15分活用法

 竹内 均(たけうち ひとし)先生から教えてもらったことの一つに、「15分活用法」というのがあります。チョットした「スキマ時間」を上手に使うことで、結構なことができる、ということを竹内先生は自らの行動で実践しておられました。東京大学の地球物理学の教授、雑誌『ニュートン』の編集長、代ゼミの校長、休日は全国を講演に飛び歩かれる中で、TVやCM(メガネの三城)にも出演、さらにはあれだけの膨大な論文・著作を残されるには、皆に平等に与えられた24時間を上手に使うしかないのでしょう。竹内先生は夜8時に寝て、朝4時に起き勉強する、というスタイルを終生変えることがありませんでした。そして、それを支えたのは竹内先生の奥様でした。研究に講演会にTV出演にと多忙な先生のために、毎朝4時に起床し朝御飯を作り続けたそうです。さすがに、先生も夫人には頭が上がらなかったようです。

 私はスキマ時間に、英字新聞をカードに貼り付けたり、読書、教材の活字化、メール、などを手際よくこなしています。先生、忙しいのに、よくこれだけ毎日のようにブログの更新ができますね」と言って頂く先生が結構おられるんですが、実は、チョット暇のある時間を利用しては、約5ヶ月先(!)の記事まで作ってあります。そしてタイムリーな話題を時々はさんでいるだけなんです。私のよく言う、「先へ、先へ」の精神です。私は朝6時半に北高に登校して、始業時の8時過ぎまでの2時間あまりを、今日の授業の準備やら、添削の用意、資料の作成、質問にやってくる生徒の対応、などに充てています。どうせ家にいても大したことはできないので、それなら少しでも朝の時間を有効に使うために、このようなことをもう長年続けています。先人の言う「チリも積もれば山となる」チョットしたことでも、長年続ければ大きな成果が得られるものです。最近では若い先生の中にも、私よりも早く来る先生が現れ始めました。とても頼もしく思っているところです。

 竹内先生の本はどれも勉強になりますが、1冊だけと言われれば、『勉強術・仕事術 私の方法』(知的生き方文庫)をお薦めしておきます。「頭をよくする特効薬」「忙しい人の時間の有効な使い方」「頭を鍛える本の読み方」「頭の疲れをとる3つの方法」など、具体例をふんだんに使いながら、分かりやすく書いてありますよ。竹内先生には本当に多くのことを教えてもらいました。

 よく「時間が無い…」「忙しくてできない…」「時間が足りない…」と、グチをこぼす人がいます。上の竹内先生の生き方を参考にされるといいと思います。ミスター講道館」と言われた日本柔道の創始者・オリンピック競技の功労者でもあった嘉納治五郎先生は、学生に対して常にこんなたとえ話をしていたそうです。時間は工夫して作るもの、という教えです。
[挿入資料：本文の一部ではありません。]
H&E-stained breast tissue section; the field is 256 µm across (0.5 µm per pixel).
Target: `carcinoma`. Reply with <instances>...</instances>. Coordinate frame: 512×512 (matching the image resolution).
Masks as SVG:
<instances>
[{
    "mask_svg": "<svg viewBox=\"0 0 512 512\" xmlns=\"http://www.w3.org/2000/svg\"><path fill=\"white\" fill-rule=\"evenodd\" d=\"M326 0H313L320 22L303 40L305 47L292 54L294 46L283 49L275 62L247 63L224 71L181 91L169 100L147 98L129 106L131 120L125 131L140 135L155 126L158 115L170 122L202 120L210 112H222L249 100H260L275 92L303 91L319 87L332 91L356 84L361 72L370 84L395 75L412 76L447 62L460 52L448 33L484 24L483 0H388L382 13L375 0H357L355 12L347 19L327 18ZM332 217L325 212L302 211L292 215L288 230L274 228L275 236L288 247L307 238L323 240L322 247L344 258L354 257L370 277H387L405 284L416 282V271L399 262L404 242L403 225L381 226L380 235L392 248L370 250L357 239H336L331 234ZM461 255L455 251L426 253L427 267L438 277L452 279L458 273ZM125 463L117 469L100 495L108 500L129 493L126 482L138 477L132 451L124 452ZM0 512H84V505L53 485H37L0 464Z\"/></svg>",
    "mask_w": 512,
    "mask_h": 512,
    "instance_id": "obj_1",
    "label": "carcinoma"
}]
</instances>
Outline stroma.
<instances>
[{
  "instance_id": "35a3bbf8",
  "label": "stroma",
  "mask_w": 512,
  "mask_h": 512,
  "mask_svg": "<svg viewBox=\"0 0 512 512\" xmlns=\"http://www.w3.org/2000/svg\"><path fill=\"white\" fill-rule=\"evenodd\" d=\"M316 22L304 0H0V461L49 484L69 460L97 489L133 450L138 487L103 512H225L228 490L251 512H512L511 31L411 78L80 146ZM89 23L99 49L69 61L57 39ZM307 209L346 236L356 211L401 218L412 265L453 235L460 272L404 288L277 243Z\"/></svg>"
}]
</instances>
 よく時間がない、時間が足りぬとかこつける人があるが、時間というものは、たとえば泉の水のように、いくらでも出て来るものである。たとえばここに一升枡があるとして、その中に粟を一升入れたら、もう何も入らないかといえば、決してそうでなく、その粟の間に豆粒を入れれば、まだ大分入るわけだ。もうそれで入らないかといえば、その間に粟粒を入れたらまだ相当入る。それに水を入れたらまだまだ入るだろう。そのように時間の活用には、上には上があるもので、それをもっとも有効に利用したものに、もっとも立派な仕事ができるものだ。

 今年の更新はこれが最後です。「チーム八ちゃん」にご声援ありがとうございました。私は朝から溜まった資料の整理やら、溜まったマジック用品(面白いものを今年もいっぱい買ったんだ)をせっせと蔵へ運搬、物置の掃除、大掃除やらで精を出しました。昔の切り抜きで面白いものがいっぱい出てきて懐かしかったです。また紹介しますね。そして、今年最後の本屋さんをのぞき、パトリック・フォス・酒巻バレット有里『日本人に足りないネイティブの英単語100』(草思社)、大西泰斗・ポール・マクベイ『たった12単語でわかる英語のきもち』(中経出版)、小西康夫『驚き。英単語 えっこんな意味が?!』(開拓社)、小西勝俊(編)『体系英語長文』(教学社)、矢部輝夫『奇跡の職場 新幹線清掃チームの”働く誇り”』(あさ出版)の5冊を買って帰りました。今夜は、頼まれている原稿を書いて、紅白で髙橋真梨子さんを見て、さださんの生さだを見て寝ます。来年も頑張りますので、また応援をお願いします。それではみなさん、よいお年をお迎え下さい。